■ **JOB**
For each line below, check whether "screen" is present. Report how many lines have it, nothing else.
━━━━━ DATASET CONTENT ━━━━━
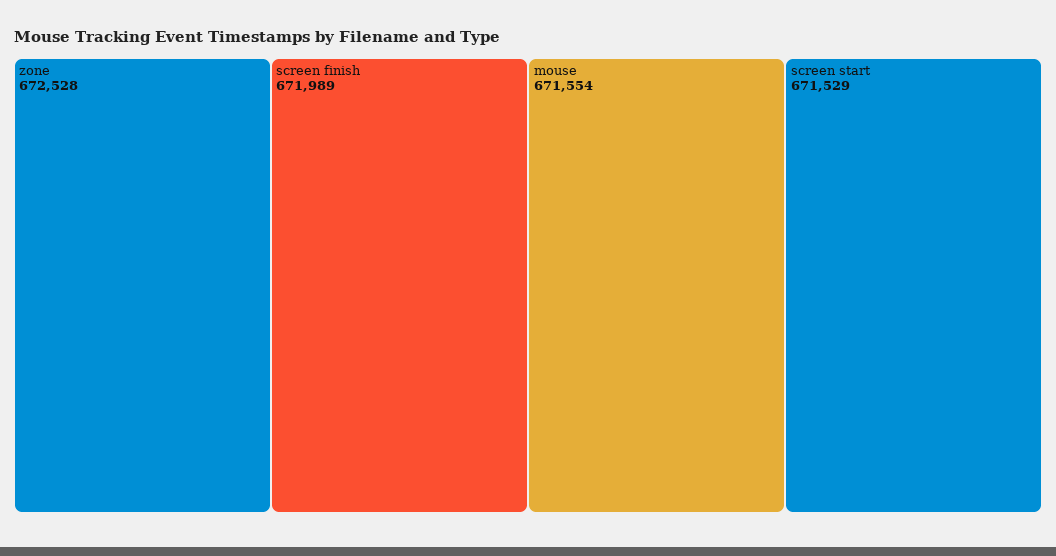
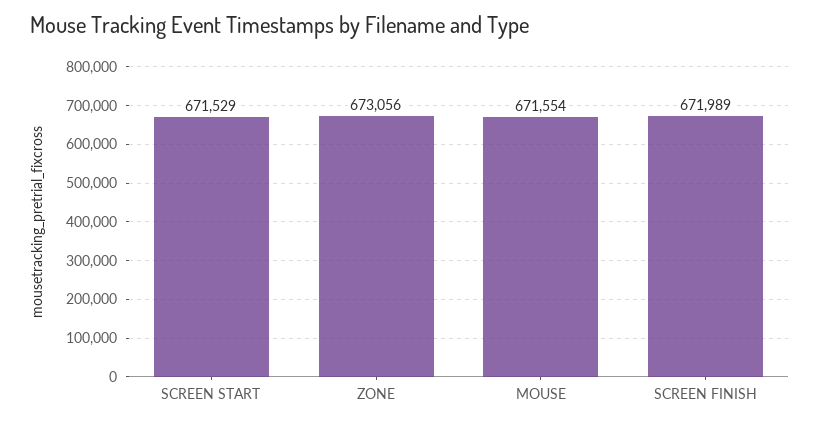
  {
-   "zone": 672528,
+   "zone": 673056,
    "screen finish": 671989,
    "mouse": 671554,
    "screen start": 671529
  }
━━━━━
■ **SOLUTION TO THE PROBLEM**
2